NCS’s CEO posted on LinkedIn this week, standing next to a new solar-powered bus arrival display. He’s smiling. The screen is bright. Problem is: if you’re sitting inside the bus stop, the screen is behind you.

Not figuratively. Physically.


What the Photo Shows

The display sits on a standalone pole in front of the shelter. The screen is rotated about 90 degrees, facing outward toward the approach path, away from anyone waiting under the roof. Someone sitting inside sees the back of the display unit. To check the bus timings, they have to turn around, stand up, and step toward the pole.

This isn’t some new smart display. It’s the same bus ETA board we already have at several stops around Singapore. Just solar powered. And worse placed.

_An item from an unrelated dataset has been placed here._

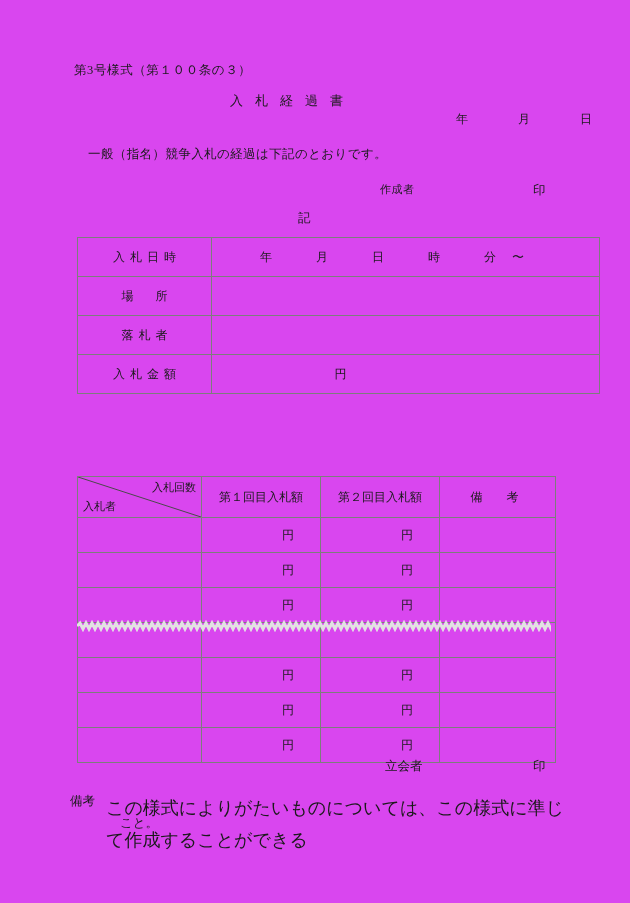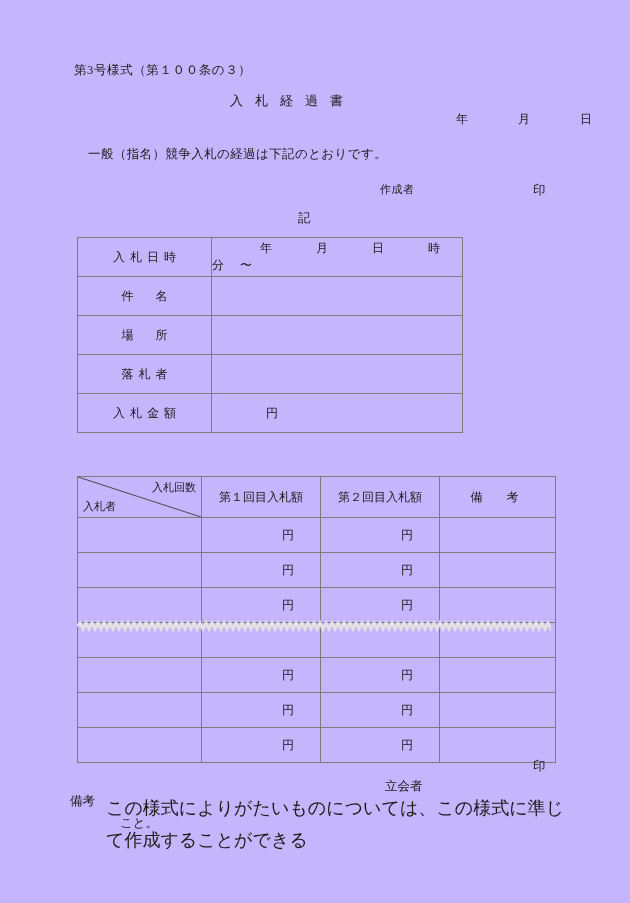"第3号様式（第１００条の３）" .page { background: #c4b5fd -> #d946ef }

Here’s what makes it absurd: there are already properly placed displays in service. Mounted under the shelter roof, facing commuters. You glance up and the next bus is right there. NCS built a new version and somehow made it worse.

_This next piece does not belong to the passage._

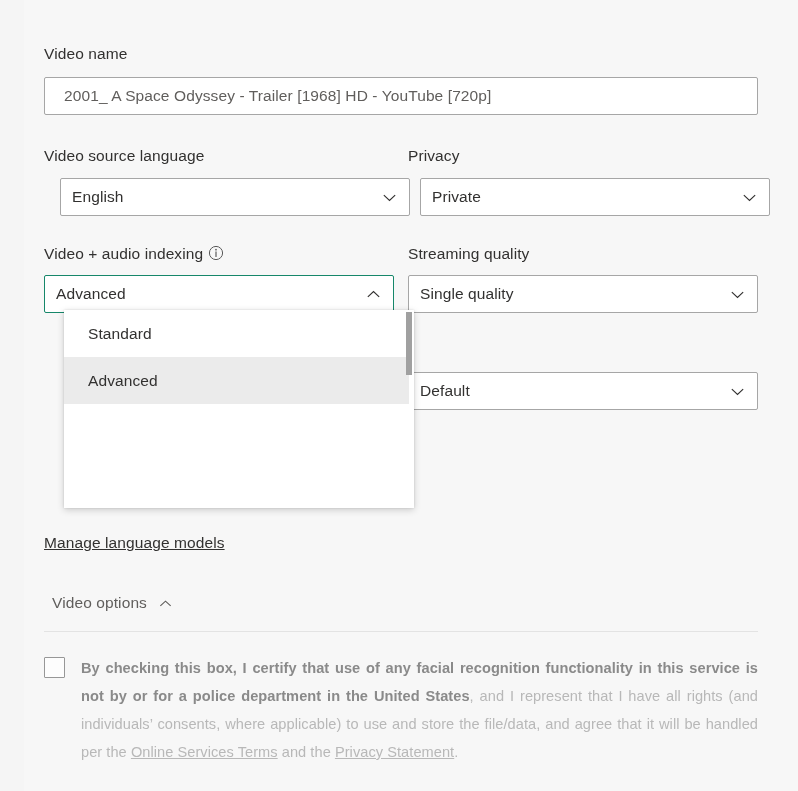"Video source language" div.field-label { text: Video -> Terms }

The Problem Isn’t Just the Rain

First reaction is always “what if it’s raining?” And yes, in a country where it rains half the year, putting the only display outside the shelter is special. But rain just makes a bad placement obvious.

The real issue is orientation. The display was designed for the person walking toward the stop, not the person already there. The screen faces the approach so someone 20 metres away can see the time and speed up. That’s a useful secondary feature, but it shouldn’t be the primary one.

The person who actually needs the bus timing is the one standing under the shelter deciding whether to wait or grab a drink. Making them step out to check, rain or shine, is a failure of placement dressed up as innovation.


Why This Happened

This is what Smart Nation looks like when it’s optimised for announcement photos instead of actual use.

A new pole, a new display, a clean shot for the press. Easy to photograph, easy to post about. Roof-integrated solar panels and a display under the shelter? Harder to frame, harder to explain in a LinkedIn post. Takes coordination with LTA, structural assessment, custom mounting.

The existing ETA boards in Singapore prove it can be done right. They’re under the roof, facing inward, built into the shelter. NCS chose not to follow that pattern. The CEO celebrated anyway.


The Fix

The fix doesn’t need a redesign of the bus stop:

  1. Solar on the roof, not beside it. Every bus stop has a roof. Line it with solar panels (building-integrated photovoltaics, or BIPV). No extra poles, no new footings, no extra concrete.

  2. Display under the shelter, facing commuters. Mount it where people sit, same as the existing properly placed displays. Sheltered from sun and rain, lasts longer, serves the person who needs it.

  3. Secondary outward-facing display for approach. A smaller high-contrast screen on the outer edge so approaching commuters can see the time from 20 metres. Not the main display, a complement to it.

This covers every use case: the person waiting, the person approaching, and zero exposure to Singapore’s rain.


Smart Nation Should Be Invisible

Good public infrastructure innovation is the kind you don’t notice. You shouldn’t see the solar panels, you should just never wonder why the display still works during a blackout. You shouldn’t applaud the new ETA board, you should just never need your phone to check when the next bus arrives.

When the CEO is the only one smiling next to the display, you’ve designed for the wrong audience.